## Challenge
Can you copy every line of the listing below word for word, leaving the pictures out of your answer?

## Items
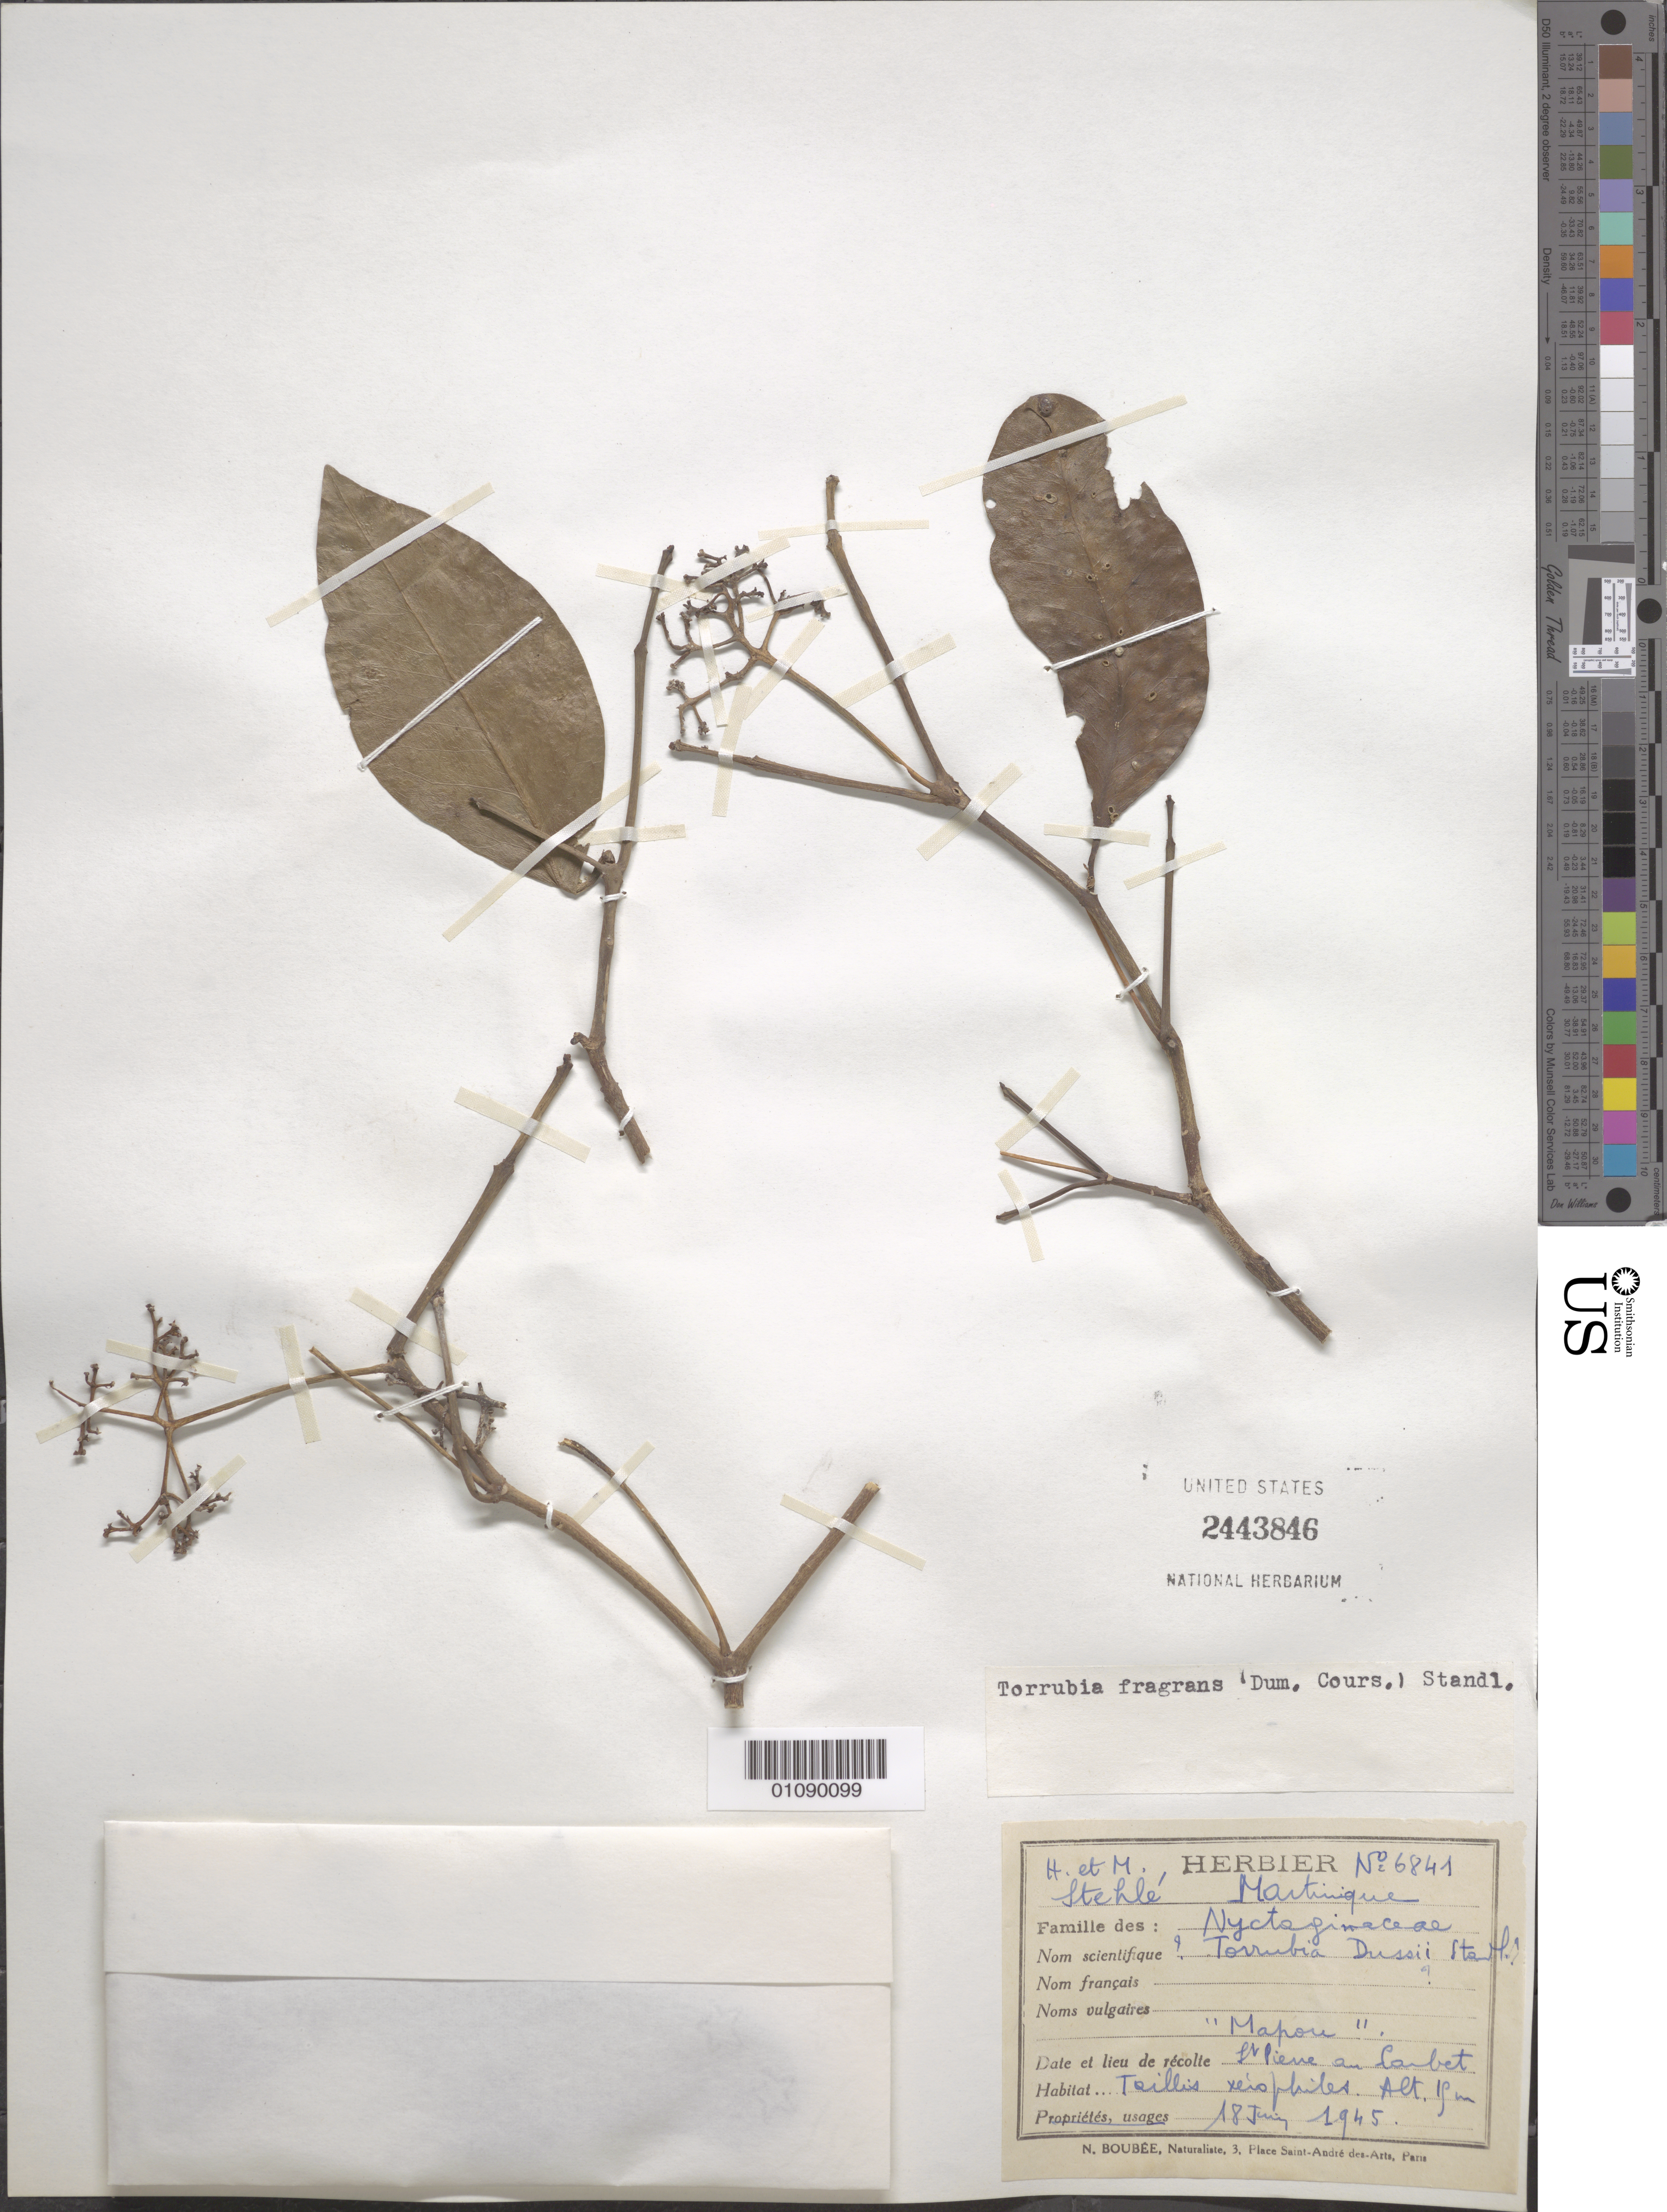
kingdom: Plantae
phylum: Tracheophyta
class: Magnoliopsida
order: Caryophyllales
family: Nyctaginaceae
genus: Guapira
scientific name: Guapira fragrans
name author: (Dum. Cours.) Little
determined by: Strong, Mark T., (BOT), Smithsonian Institution - National Museum of Natural History (UNITED STATES)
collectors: N. Boubee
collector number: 6841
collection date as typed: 18 Jun 1945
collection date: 1945-06-18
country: Martinique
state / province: Saint-Pierre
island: Martinique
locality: Stee Pierre au Carbet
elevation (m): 15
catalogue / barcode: US 2443846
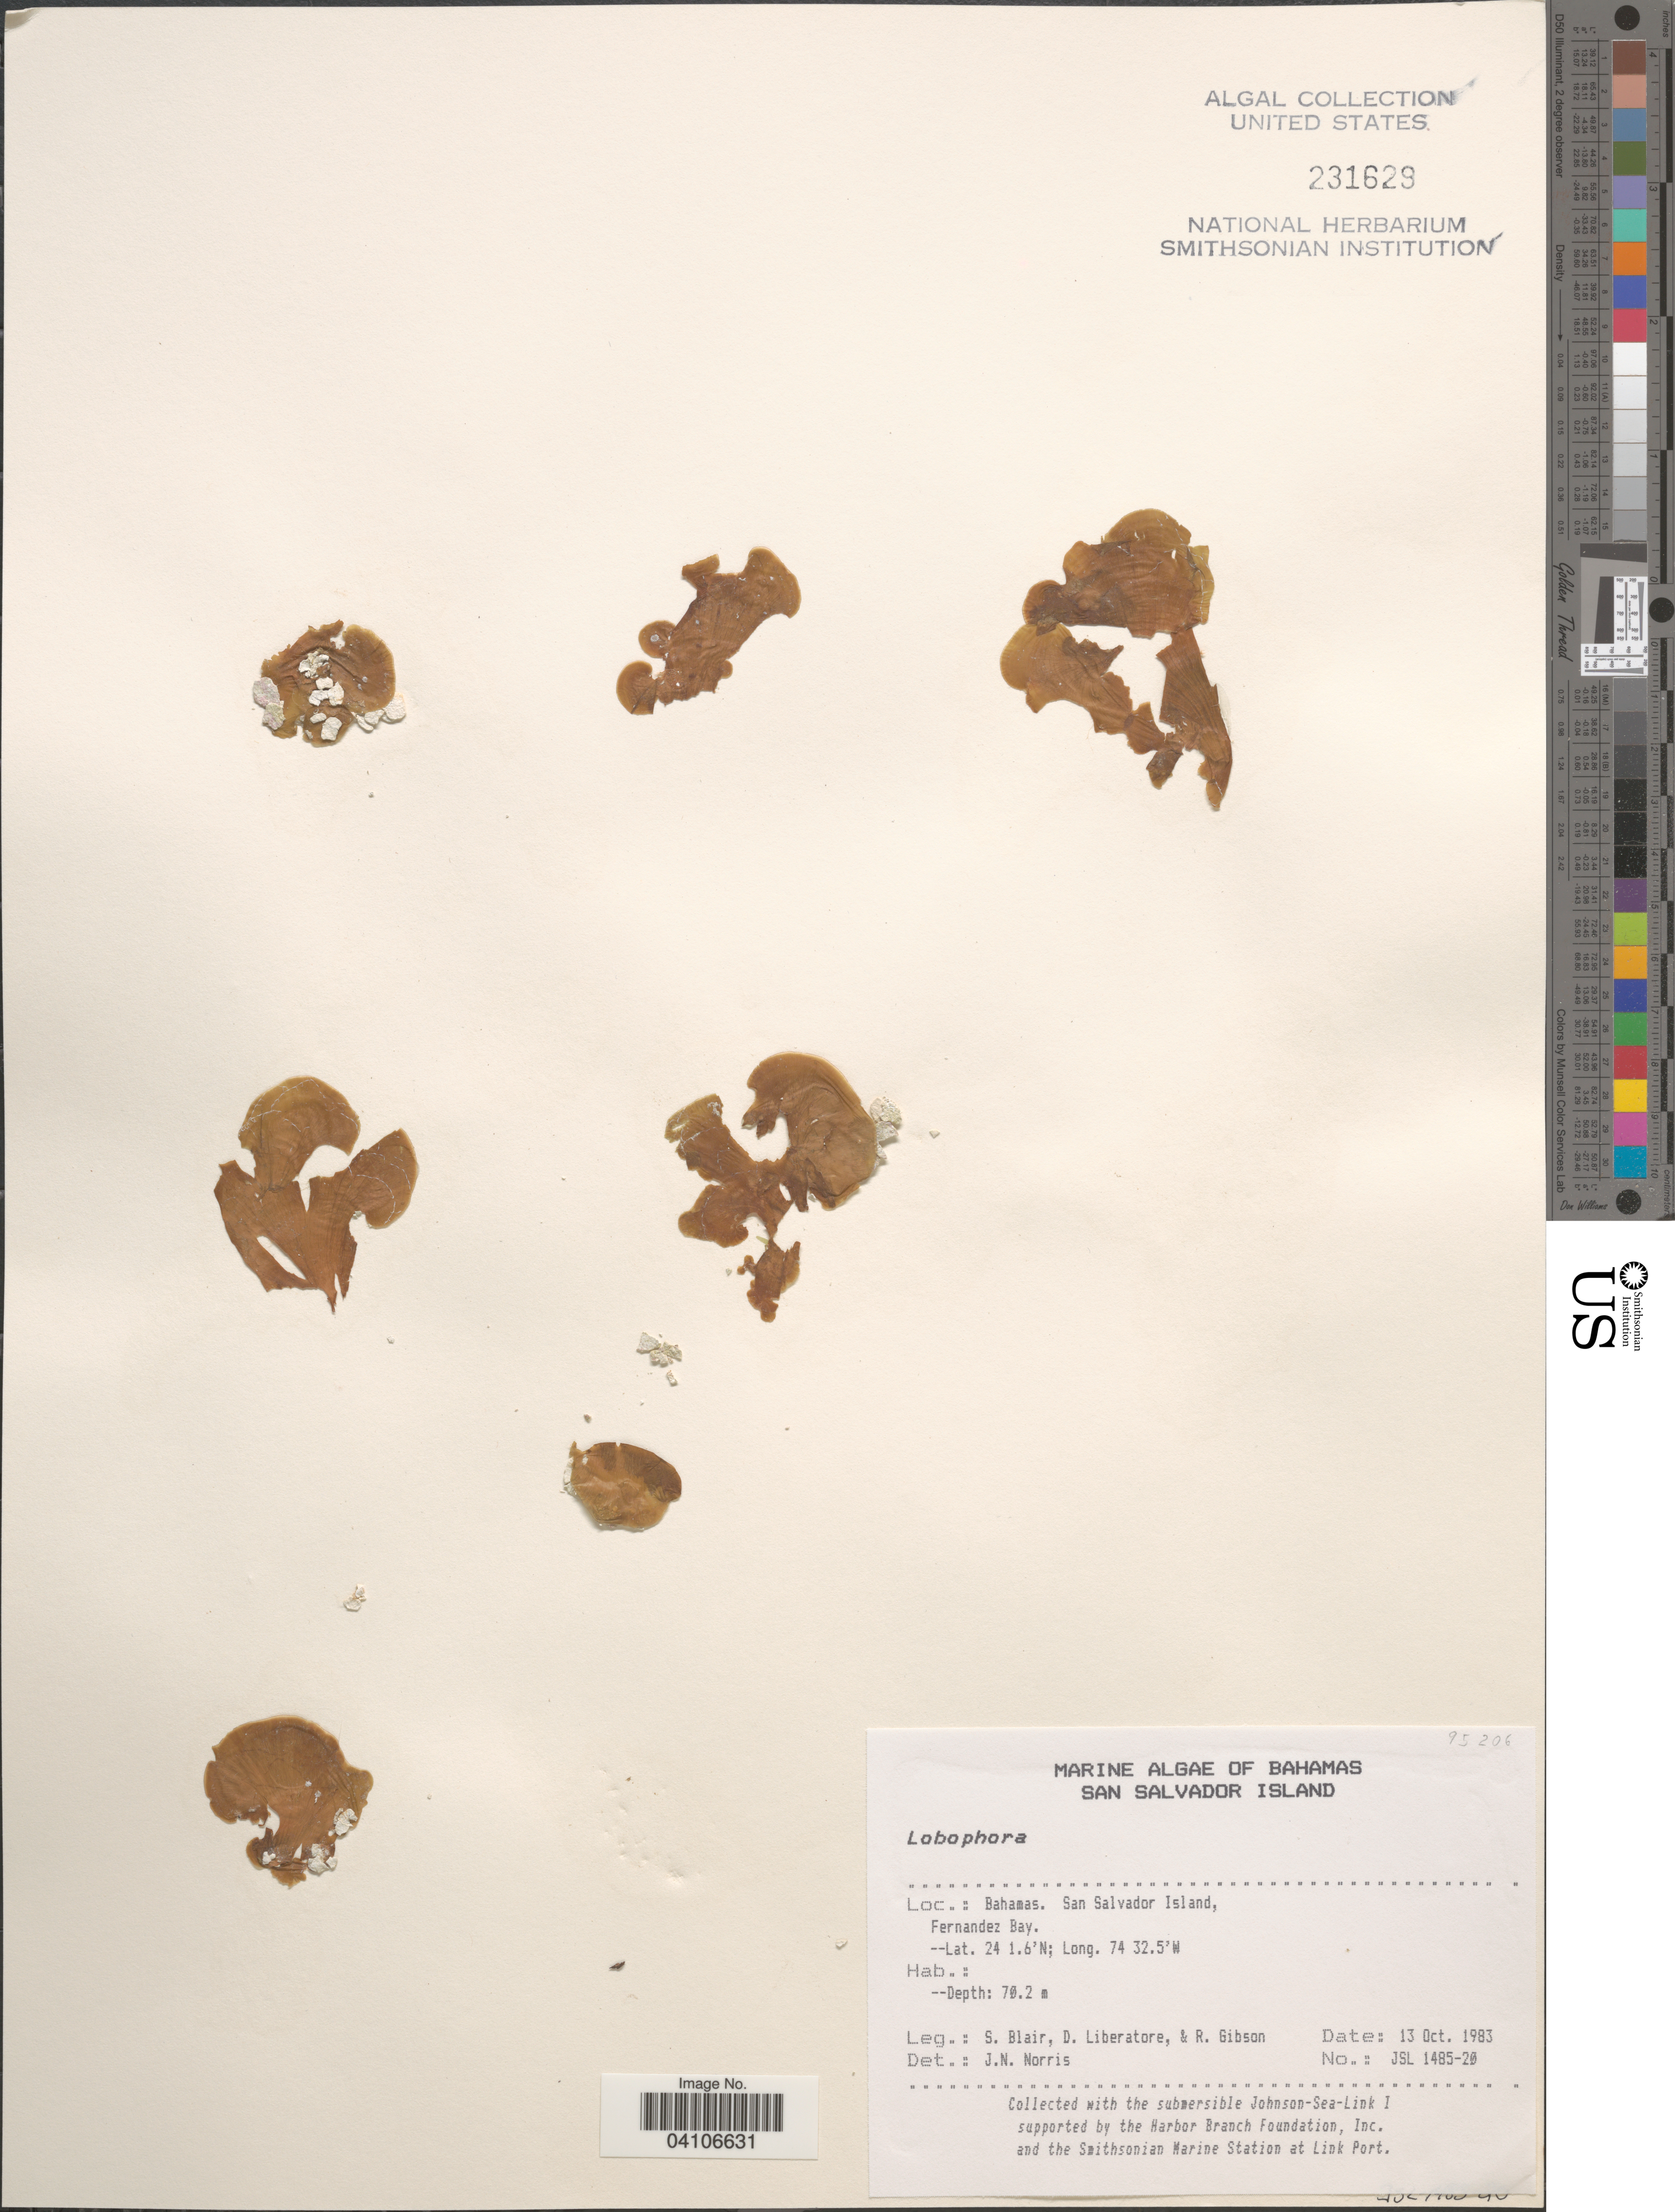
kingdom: Chromista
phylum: Ochrophyta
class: Phaeophyceae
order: Dictyotales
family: Dictyotaceae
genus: Lobophora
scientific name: Lobophora sp.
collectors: S. M. Blair, D. Liberatore & R. Gibson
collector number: JSL 1485-20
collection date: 1983-10-13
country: Bahamas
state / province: San Salvador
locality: San Salvador Island, Fernandez Bay.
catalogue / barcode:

## Output below
kingdom: Plantae
phylum: Tracheophyta
class: Magnoliopsida
order: Caryophyllales
family: Nyctaginaceae
genus: Guapira
scientific name: Guapira fragrans
name author: (Dum. Cours.) Little
determined by: Strong, Mark T., (BOT), Smithsonian Institution - National Museum of Natural History (UNITED STATES)
collectors: N. Boubee
collector number: 6841
collection date as typed: 18 Jun 1945
collection date: 1945-06-18
country: Martinique
state / province: Saint-Pierre
island: Martinique
locality: Stee Pierre au Carbet
elevation (m): 15
catalogue / barcode: US 2443846
kingdom: Chromista
phylum: Ochrophyta
class: Phaeophyceae
order: Dictyotales
family: Dictyotaceae
genus: Lobophora
scientific name: Lobophora sp.
collectors: S. M. Blair, D. Liberatore & R. Gibson
collector number: JSL 1485-20
collection date: 1983-10-13
country: Bahamas
state / province: San Salvador
locality: San Salvador Island, Fernandez Bay.
catalogue / barcode:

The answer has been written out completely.